The user, @carpedonktum, whose real name is Logan Cook, said that he always honors take down orders, known officially as DMCA (Digital Millennium Copyright Act) violations, and has never uploaded content he was ordered to remove.
“I have ALWAYS complied with DMCA takedown rules, and I have submitted counterclaims when necessary, but I have NEVER uploaded content that has been removed. I have abided by the community guidlines, and followed the rules. It doesn’t matter. I have been banned for being effective and they won’t even look me in the eye as they do it,” Cook said.
Cook is famous for making memes that usually have Democrats and the mainstream media as their targets and has been retweeted often by the President.
Twitter says he has repeatedly violated the platform’s copyright infringement policy. “Per our copyright policy, we respond to valid copyright complaints sent to us by a copyright owner or their authorized representatives,” Twitter told The Daily Beast. “The account was permanently suspended for repeated violations of this policy.”
The video in question shows two young boys, one black and one white running towards each other, hugging, and then running off together to play.
Logan edited the video to show the two boys running away from each other with a caption that read “Terrified Todler [sic] Runs From Racist Baby,” intimating that there was racial strife between the two. It then shows the original context: that the two boys were actually friends, hugged and were running off to play with one another. The caption then reads, “America is not the problem…fake news is.”
In a post on the social media platform Parler, Logan explained the circumstances behind his ban included being asked to send personal information to a mysterious third-party company in a foreign country.

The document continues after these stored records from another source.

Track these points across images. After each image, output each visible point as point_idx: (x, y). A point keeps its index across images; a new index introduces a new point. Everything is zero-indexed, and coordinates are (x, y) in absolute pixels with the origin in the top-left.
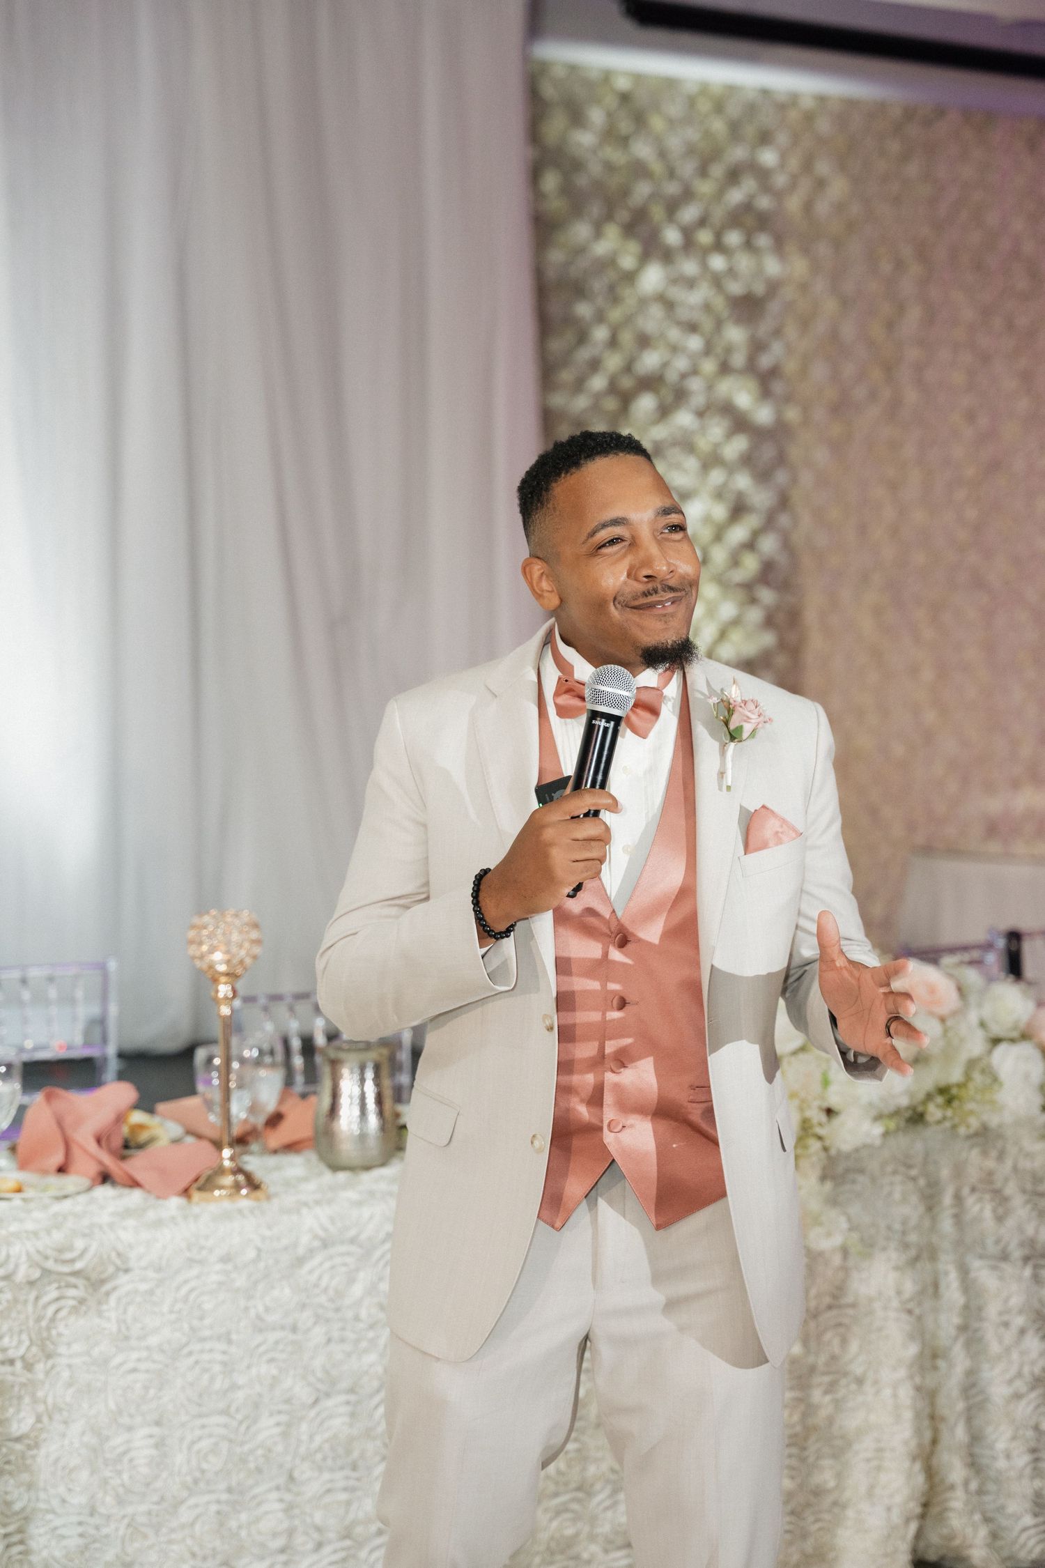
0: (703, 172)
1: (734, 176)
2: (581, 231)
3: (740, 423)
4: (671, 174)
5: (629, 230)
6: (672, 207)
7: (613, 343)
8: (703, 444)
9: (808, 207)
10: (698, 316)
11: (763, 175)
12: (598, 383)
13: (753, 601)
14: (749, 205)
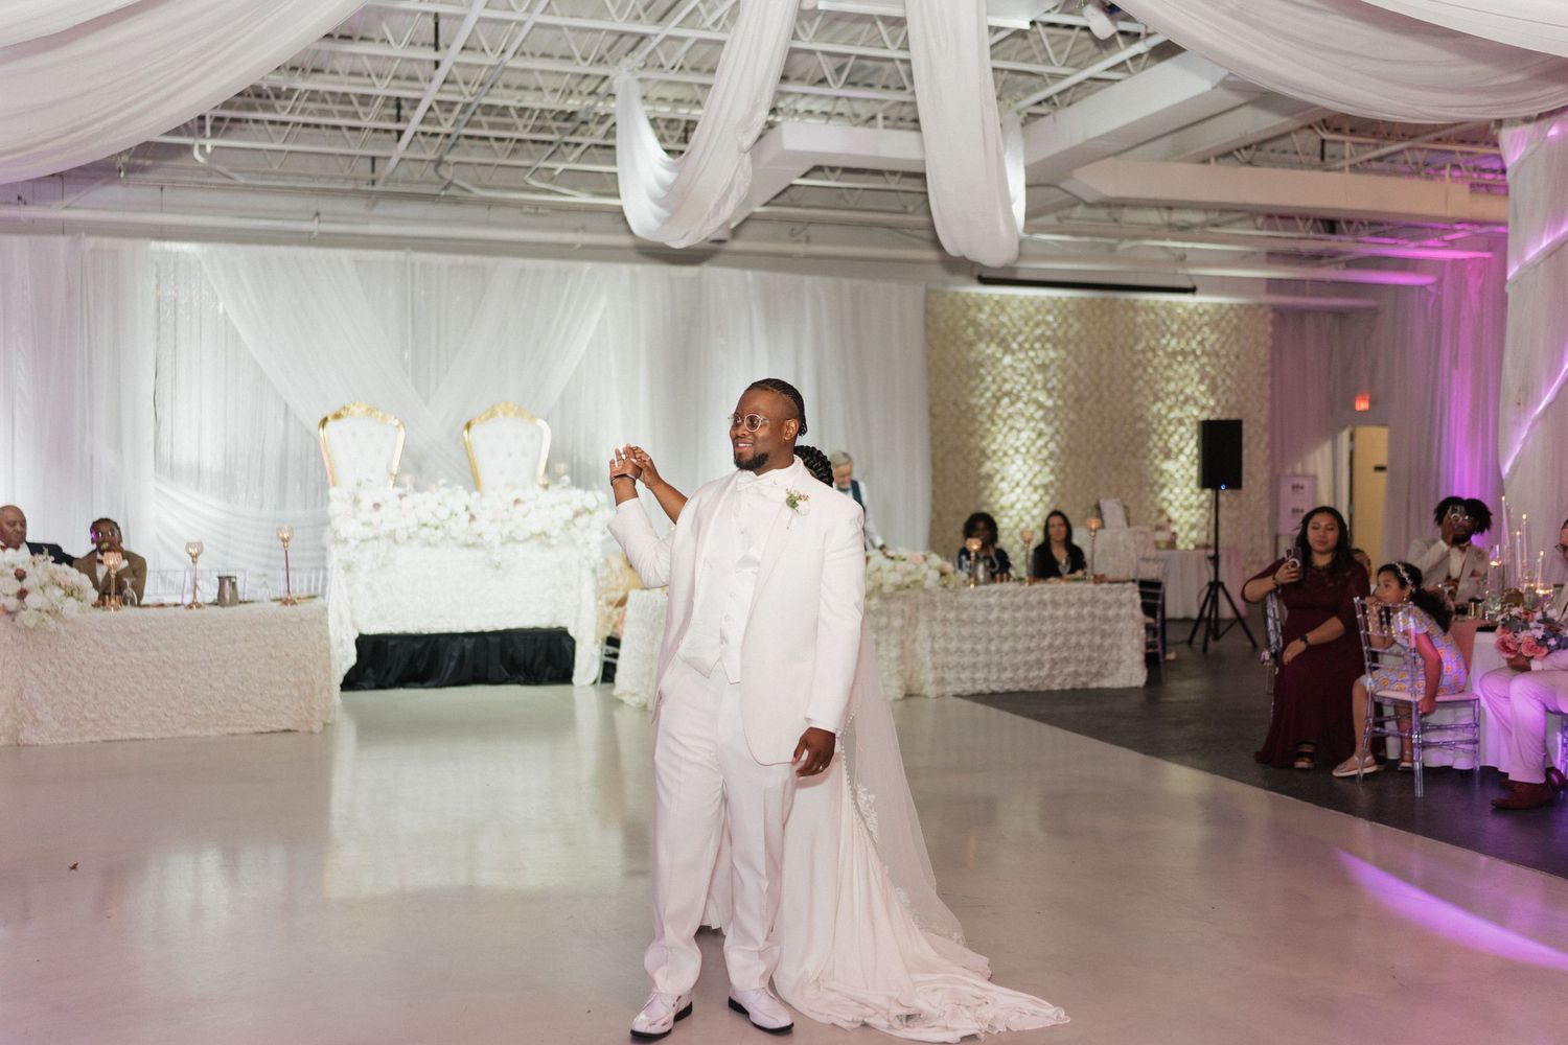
0: (1026, 324)
1: (1037, 325)
2: (982, 346)
3: (1040, 406)
4: (1015, 325)
5: (999, 345)
6: (1014, 337)
7: (994, 381)
8: (1027, 414)
9: (1066, 333)
10: (1024, 371)
11: (1048, 324)
12: (989, 395)
13: (1046, 464)
14: (1043, 334)
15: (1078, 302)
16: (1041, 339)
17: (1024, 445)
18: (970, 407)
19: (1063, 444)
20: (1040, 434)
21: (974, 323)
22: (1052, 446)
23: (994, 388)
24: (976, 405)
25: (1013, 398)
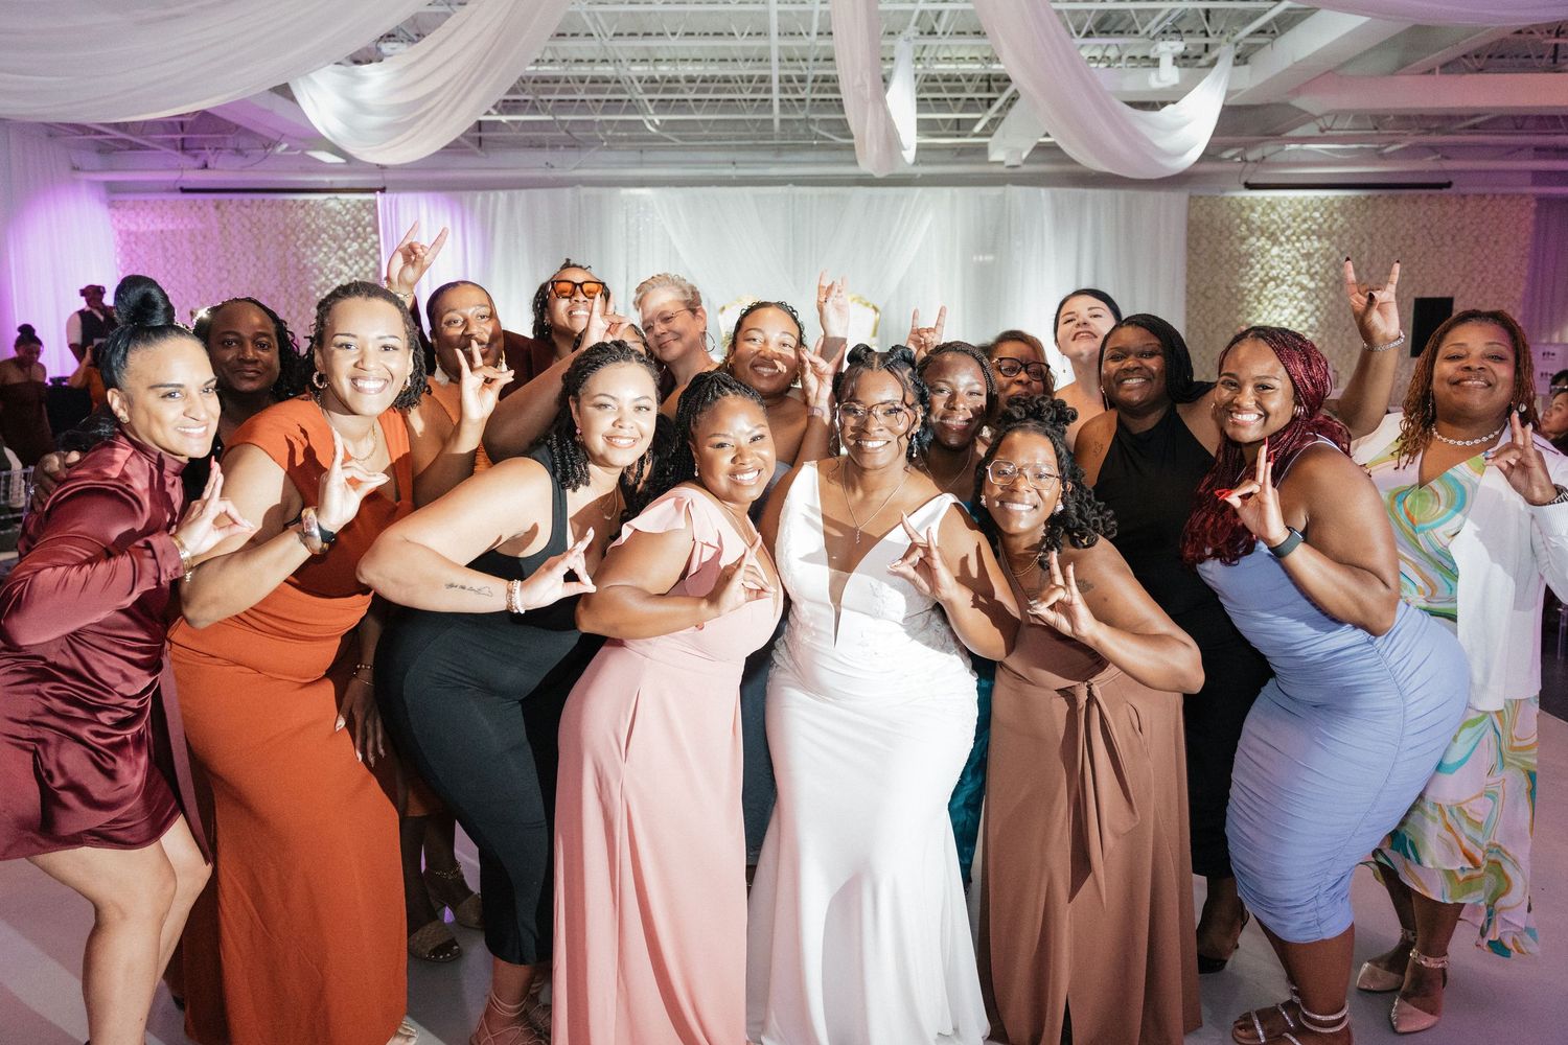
0: (1294, 221)
1: (1305, 221)
2: (1253, 240)
3: (1303, 288)
4: (1283, 222)
5: (1268, 238)
6: (1283, 231)
7: (1262, 268)
8: (1291, 294)
9: (1330, 227)
10: (1290, 260)
11: (1314, 220)
12: (1257, 279)
14: (1309, 228)
15: (1344, 201)
16: (1309, 233)
17: (1285, 320)
18: (1240, 290)
19: (1322, 319)
20: (1302, 311)
21: (1247, 221)
22: (1312, 321)
23: (1262, 274)
24: (1245, 289)
25: (1279, 282)
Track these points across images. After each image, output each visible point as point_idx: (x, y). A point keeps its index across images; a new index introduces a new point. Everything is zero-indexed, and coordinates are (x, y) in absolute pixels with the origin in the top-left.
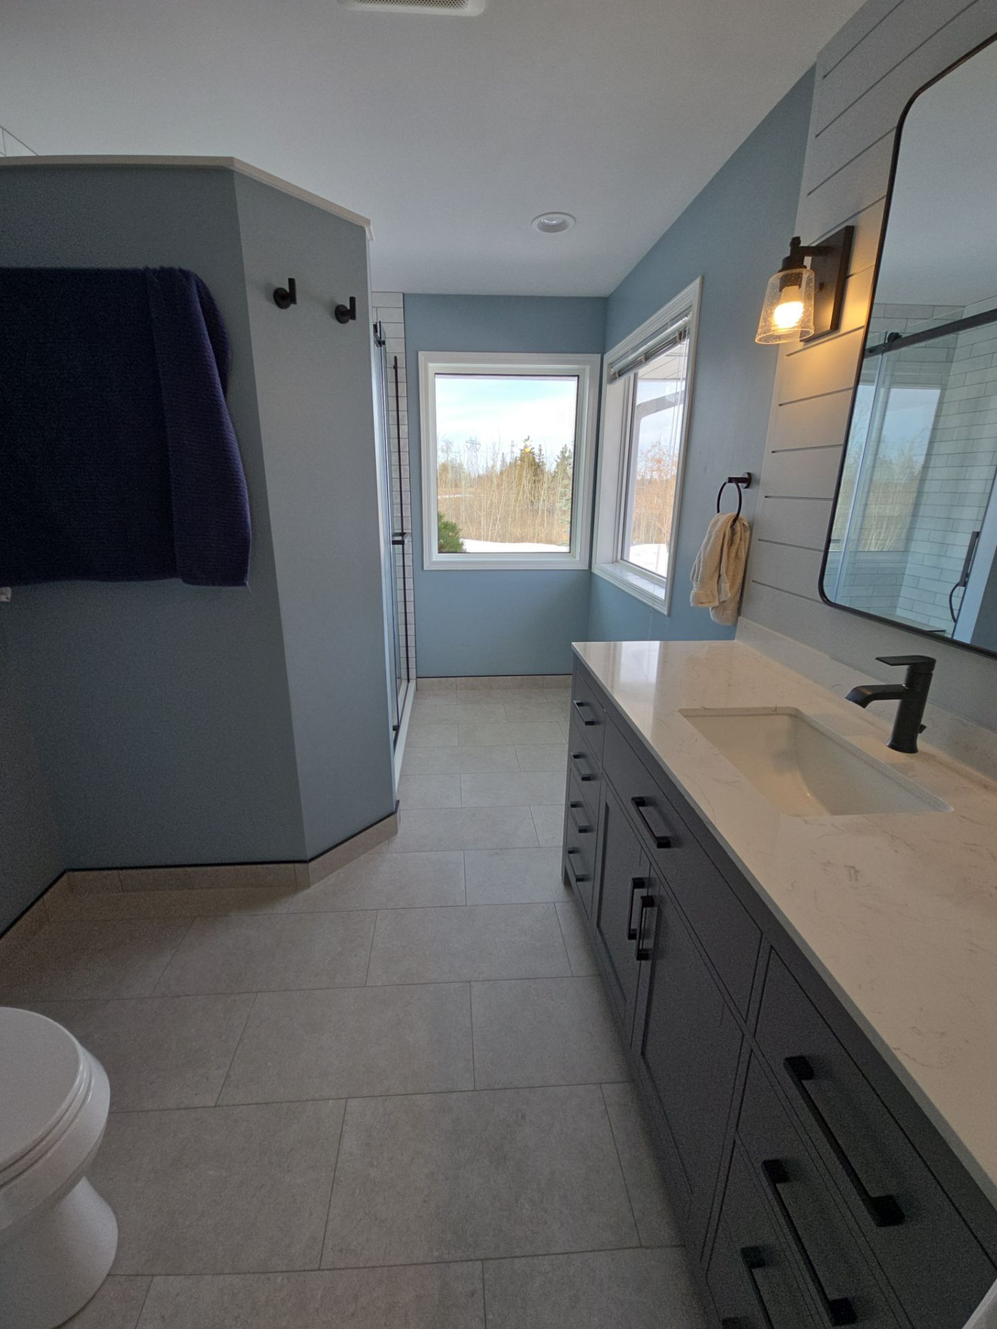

Master meme-maker Carpe Donktum has an update over at Parler about Twitter’s non-transparent actions taken against him. https://t.co/QXteAYoCJP pic.twitter.com/Dc3FkehwSr
— Mollie (@MZHemingway) June 24, 2020
“Twitter has not provided me with any avenue to get my account back, so I assume they intend this to be final and permanent,” Cook writes on his blog.
The social media giant has become increasingly aggressive in recent weeks and their censoring of President Trump’s activity on the platform and placing of “warning” labels on the President’s messages.